Mozart Piano Quartets – Fauré Quartett

0 of 5 stars

Mozart
Piano Quartet in G minor, K478
Piano Quartet in E flat, K493

Fauré Quartett
[Erika Geldsetzer (violin), Sascha Frömbling (viola), Konstantin Heidrich (cello) & Dirk Mommertz (piano)]

Recorded in June and July 2005 in Teldex Studio, Berlin


Reviewed by: Colin Anderson

Reviewed: March 2006
CD No: DG 477 5885
Duration: 53 minutes

Poise and vitality inform the G minor work, unforced energy sustaining the agitated first movement – but with no lack of dynamic and emotional contrasts or searching. This is impressive playing and interpretation; a real sense of teamwork and give-and-take is evident, with no let-up of intensity, but with no lack of variegation either – the string players’ lean timbres and Dirk Mommertz’s buoyant pianism make for special insights.
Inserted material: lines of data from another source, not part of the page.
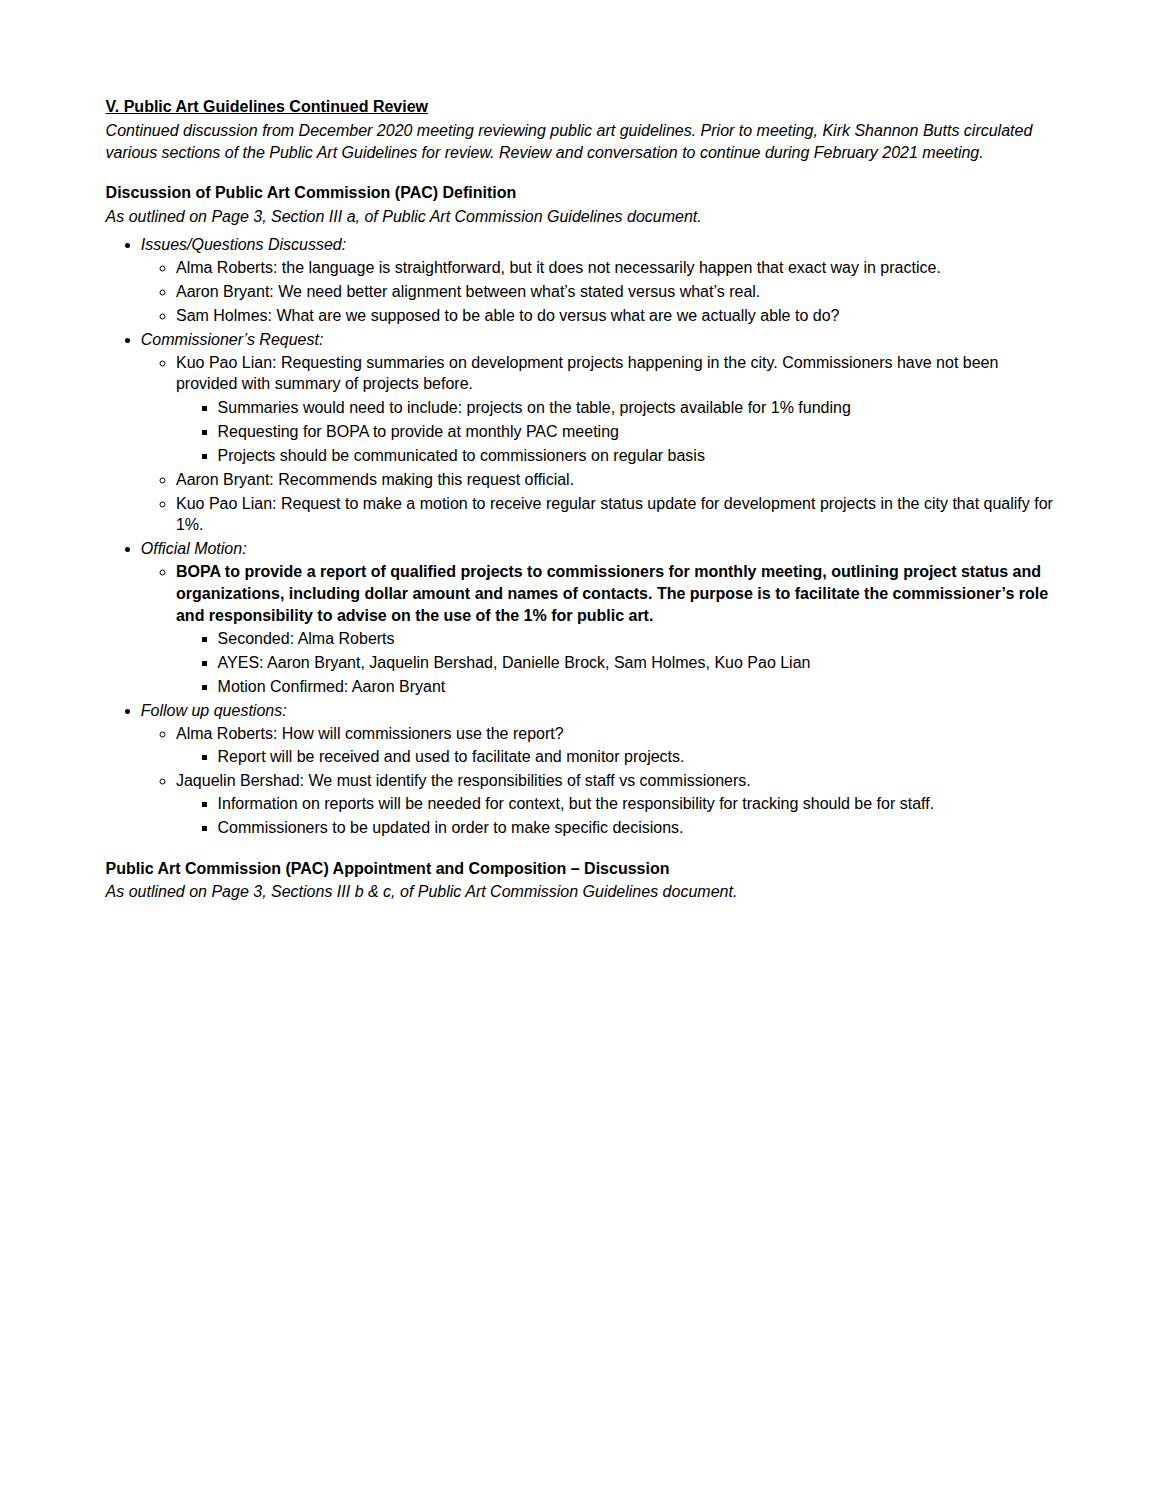V. Public Art Guidelines Continued Review
Continued discussion from December 2020 meeting reviewing public art guidelines. Prior to meeting, Kirk Shannon Butts circulated various sections of the Public Art Guidelines for review. Review and conversation to continue during February 2021 meeting.
Discussion of Public Art Commission (PAC) Definition
As outlined on Page 3, Section III a, of Public Art Commission Guidelines document.
Issues/Questions Discussed:
Alma Roberts: the language is straightforward, but it does not necessarily happen that exact way in practice.
Aaron Bryant: We need better alignment between what’s stated versus what’s real.
Sam Holmes: What are we supposed to be able to do versus what are we actually able to do?
Commissioner’s Request:
Kuo Pao Lian: Requesting summaries on development projects happening in the city. Commissioners have not been provided with summary of projects before.
Summaries would need to include: projects on the table, projects available for 1% funding
Requesting for BOPA to provide at monthly PAC meeting
Projects should be communicated to commissioners on regular basis
Aaron Bryant: Recommends making this request official.
Kuo Pao Lian: Request to make a motion to receive regular status update for development projects in the city that qualify for 1%.
Official Motion:
BOPA to provide a report of qualified projects to commissioners for monthly meeting, outlining project status and organizations, including dollar amount and names of contacts. The purpose is to facilitate the commissioner’s role and responsibility to advise on the use of the 1% for public art.
Seconded: Alma Roberts
AYES: Aaron Bryant, Jaquelin Bershad, Danielle Brock, Sam Holmes, Kuo Pao Lian
Motion Confirmed: Aaron Bryant
Follow up questions:
Alma Roberts: How will commissioners use the report?
Report will be received and used to facilitate and monitor projects.
Jaquelin Bershad: We must identify the responsibilities of staff vs commissioners.
Information on reports will be needed for context, but the responsibility for tracking should be for staff.
Commissioners to be updated in order to make specific decisions.
Public Art Commission (PAC) Appointment and Composition – Discussion
As outlined on Page 3, Sections III b & c, of Public Art Commission Guidelines document.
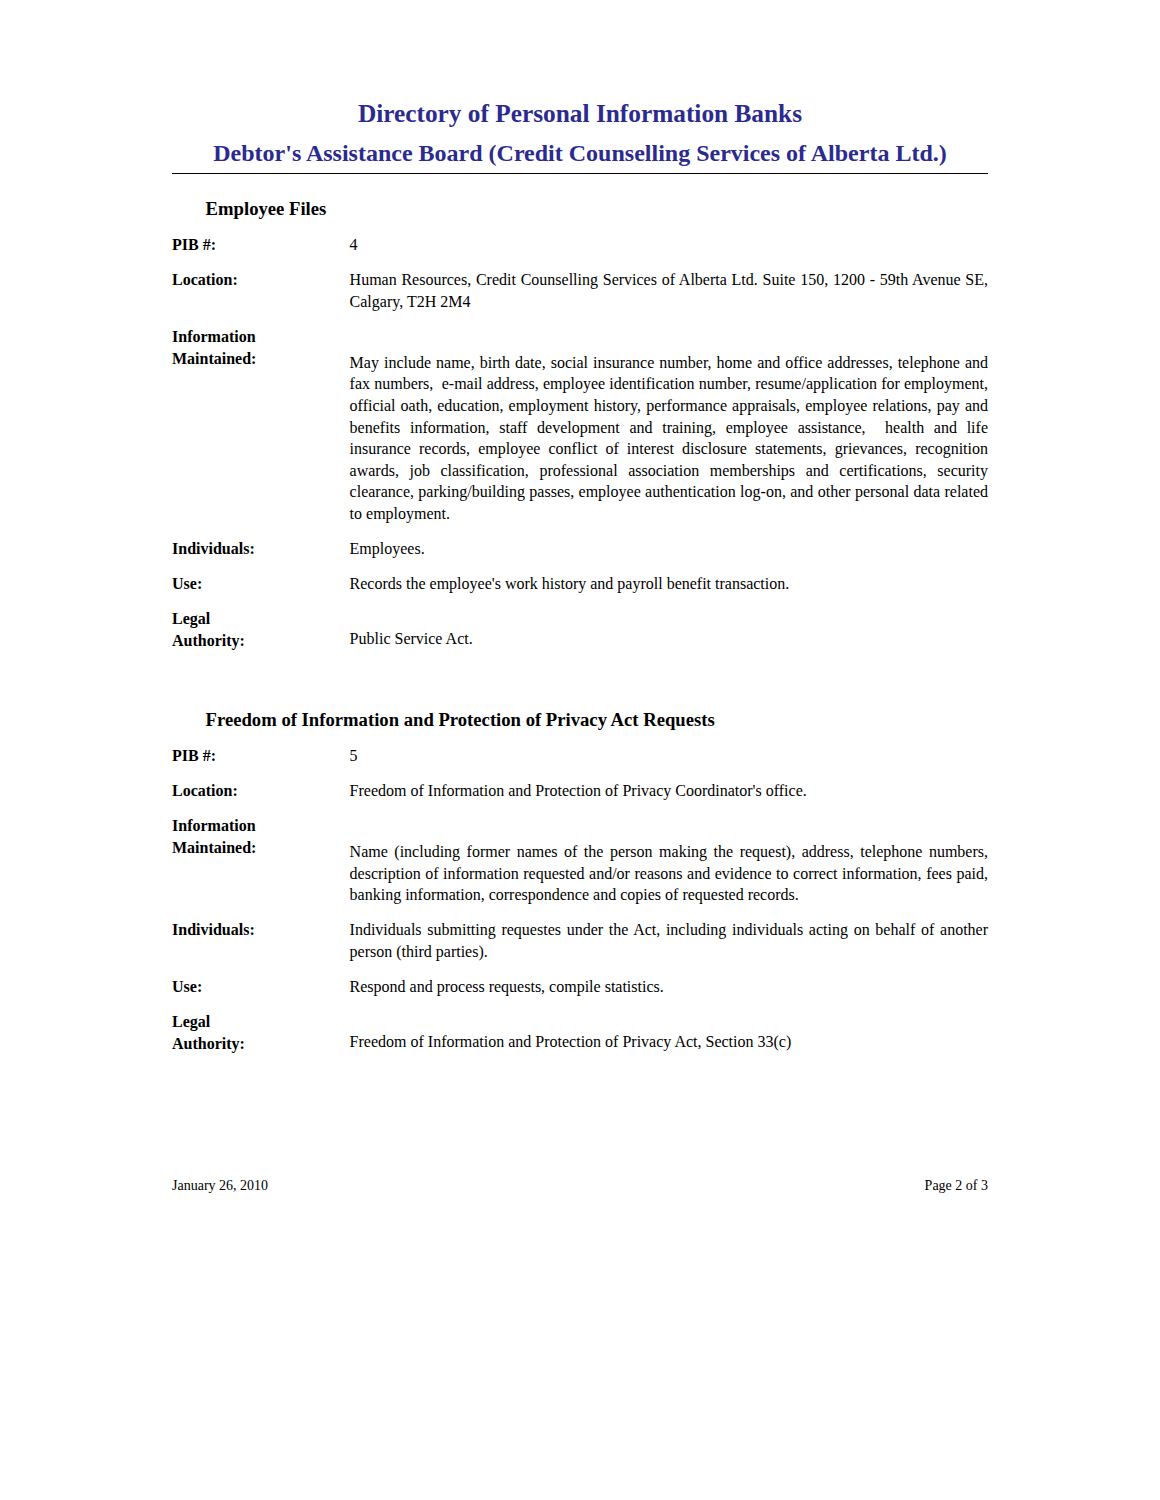Directory of Personal Information Banks
Debtor's Assistance Board (Credit Counselling Services of Alberta Ltd.)
Employee Files
| PIB #: | 4 |
| Location: | Human Resources, Credit Counselling Services of Alberta Ltd. Suite 150, 1200 - 59th Avenue SE, Calgary, T2H 2M4 |
| Information Maintained: | May include name, birth date, social insurance number, home and office addresses, telephone and fax numbers, e-mail address, employee identification number, resume/application for employment, official oath, education, employment history, performance appraisals, employee relations, pay and benefits information, staff development and training, employee assistance, health and life insurance records, employee conflict of interest disclosure statements, grievances, recognition awards, job classification, professional association memberships and certifications, security clearance, parking/building passes, employee authentication log-on, and other personal data related to employment. |
| Individuals: | Employees. |
| Use: | Records the employee's work history and payroll benefit transaction. |
| Legal Authority: | Public Service Act. |
Freedom of Information and Protection of Privacy Act Requests
| PIB #: | 5 |
| Location: | Freedom of Information and Protection of Privacy Coordinator's office. |
| Information Maintained: | Name (including former names of the person making the request), address, telephone numbers, description of information requested and/or reasons and evidence to correct information, fees paid, banking information, correspondence and copies of requested records. |
| Individuals: | Individuals submitting requestes under the Act, including individuals acting on behalf of another person (third parties). |
| Use: | Respond and process requests, compile statistics. |
| Legal Authority: | Freedom of Information and Protection of Privacy Act, Section 33(c) |
January 26, 2010 Page 2 of 3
The Andante is delightfully flowing and with no lack of feeling – an expressive urgency that allows no discontinuity of invention or any shortfall of poeticism – and the finale’s measured tempo brings a disarming combination of genial truculence and musical articulation.
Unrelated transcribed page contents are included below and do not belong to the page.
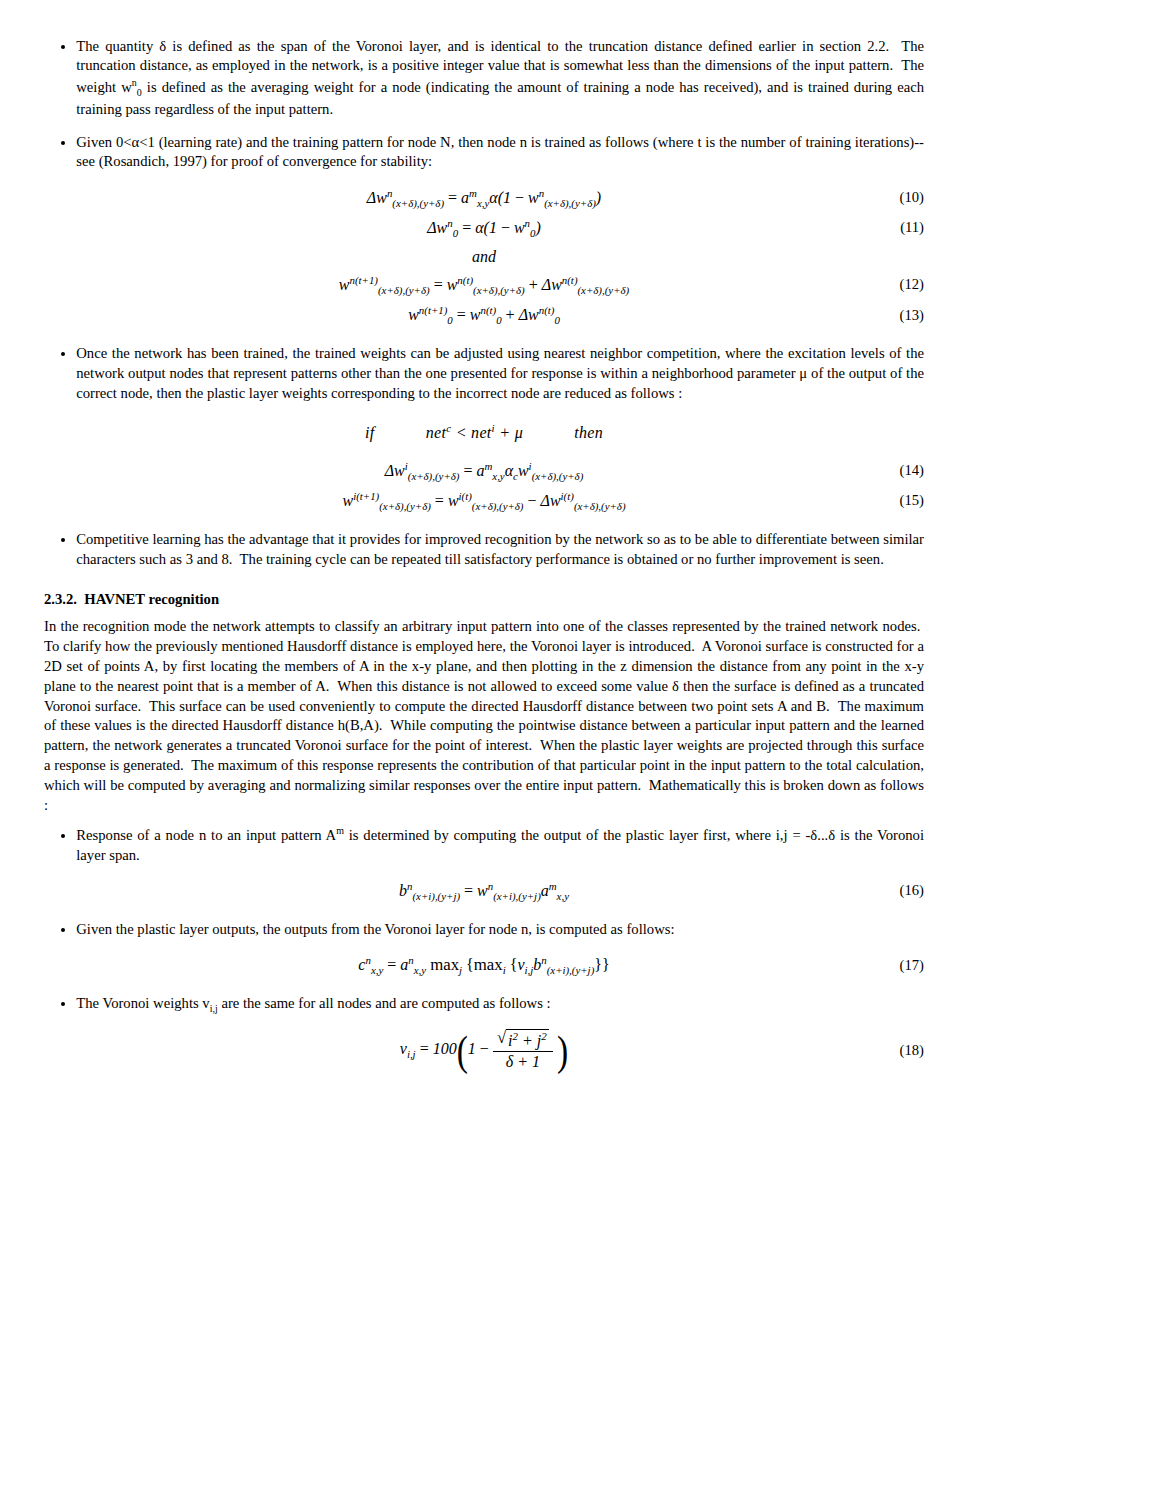The quantity δ is defined as the span of the Voronoi layer, and is identical to the truncation distance defined earlier in section 2.2. The truncation distance, as employed in the network, is a positive integer value that is somewhat less than the dimensions of the input pattern. The weight wn0 is defined as the averaging weight for a node (indicating the amount of training a node has received), and is trained during each training pass regardless of the input pattern.
Given 0<α<1 (learning rate) and the training pattern for node N, then node n is trained as follows (where t is the number of training iterations)--see (Rosandich, 1997) for proof of convergence for stability:
Δwn(x+δ),(y+δ) = amx,yα(1 − wn(x+δ),(y+δ))
(10)
Δwn0 = α(1 − wn0)
(11)
and
wn(t+1)(x+δ),(y+δ) = wn(t)(x+δ),(y+δ) + Δwn(t)(x+δ),(y+δ)
(12)
wn(t+1)0 = wn(t)0 + Δwn(t)0
(13)
Once the network has been trained, the trained weights can be adjusted using nearest neighbor competition, where the excitation levels of the network output nodes that represent patterns other than the one presented for response is within a neighborhood parameter μ of the output of the correct node, then the plastic layer weights corresponding to the incorrect node are reduced as follows :
if netc < neti + μ then
Δwi(x+δ),(y+δ) = amx,yαcwi(x+δ),(y+δ)
(14)
wi(t+1)(x+δ),(y+δ) = wi(t)(x+δ),(y+δ) − Δwi(t)(x+δ),(y+δ)
(15)
Competitive learning has the advantage that it provides for improved recognition by the network so as to be able to differentiate between similar characters such as 3 and 8. The training cycle can be repeated till satisfactory performance is obtained or no further improvement is seen.
2.3.2. HAVNET recognition
In the recognition mode the network attempts to classify an arbitrary input pattern into one of the classes represented by the trained network nodes. To clarify how the previously mentioned Hausdorff distance is employed here, the Voronoi layer is introduced. A Voronoi surface is constructed for a 2D set of points A, by first locating the members of A in the x-y plane, and then plotting in the z dimension the distance from any point in the x-y plane to the nearest point that is a member of A. When this distance is not allowed to exceed some value δ then the surface is defined as a truncated Voronoi surface. This surface can be used conveniently to compute the directed Hausdorff distance between two point sets A and B. The maximum of these values is the directed Hausdorff distance h(B,A). While computing the pointwise distance between a particular input pattern and the learned pattern, the network generates a truncated Voronoi surface for the point of interest. When the plastic layer weights are projected through this surface a response is generated. The maximum of this response represents the contribution of that particular point in the input pattern to the total calculation, which will be computed by averaging and normalizing similar responses over the entire input pattern. Mathematically this is broken down as follows :
Response of a node n to an input pattern Am is determined by computing the output of the plastic layer first, where i,j = -δ...δ is the Voronoi layer span.
bn(x+i),(y+j) = wn(x+i),(y+j)amx,y
(16)
Given the plastic layer outputs, the outputs from the Voronoi layer for node n, is computed as follows:
cnx,y = anx,y maxj {maxi {vi,jbn(x+i),(y+j)}}
(17)
The Voronoi weights vi,j are the same for all nodes and are computed as follows :
vi,j = 100(1 − i2 + j2 δ + 1 )
(18)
The urbane E flat work is similarly distinctive. The members of the Karlsruhe-formed, Fauré-anniversary-inspired ensemble have an innate ability to project without hectoring and to involve the listener without the need for trickery, deviation or spurious intervention. How satisfyingly equable is the first movement’s purposeful tread and spine-tingling confidences, and the sustained conversation of the development is gripping. The Larghetto is enshrined with a ‘song without words’ eloquence – a reserve of profundity uncovered at its mid-point – while the finale rejoices in bubbling good humour.
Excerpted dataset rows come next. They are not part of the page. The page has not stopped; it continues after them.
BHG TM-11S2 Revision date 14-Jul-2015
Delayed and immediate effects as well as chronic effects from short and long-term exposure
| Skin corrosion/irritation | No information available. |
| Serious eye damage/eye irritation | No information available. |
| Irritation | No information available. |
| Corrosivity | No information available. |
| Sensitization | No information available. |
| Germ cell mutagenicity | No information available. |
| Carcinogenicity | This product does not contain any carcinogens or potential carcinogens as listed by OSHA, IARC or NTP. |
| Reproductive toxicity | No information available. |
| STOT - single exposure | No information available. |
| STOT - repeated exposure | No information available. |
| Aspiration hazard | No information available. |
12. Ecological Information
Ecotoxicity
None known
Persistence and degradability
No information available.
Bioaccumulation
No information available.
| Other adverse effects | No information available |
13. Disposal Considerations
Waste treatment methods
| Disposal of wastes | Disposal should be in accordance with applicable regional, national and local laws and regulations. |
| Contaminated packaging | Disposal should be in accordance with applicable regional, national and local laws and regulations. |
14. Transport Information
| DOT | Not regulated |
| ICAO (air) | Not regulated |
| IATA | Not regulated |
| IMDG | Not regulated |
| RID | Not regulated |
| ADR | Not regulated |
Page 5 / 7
There is no such thing as perfection, but the Fauré Quartett is dangerously close to challenging this notion. The group’s success is each member’s inborn musicianship, the sense of friends making music together sublimely and perceptively, and the musicians’ collective ability to say so much in the most natural way. The Fauré Quartett has been beautifully recorded, too, with a mix of immediacy, space and judicious balance between the foursome who play as equals and who care deeply about what they do and about each other.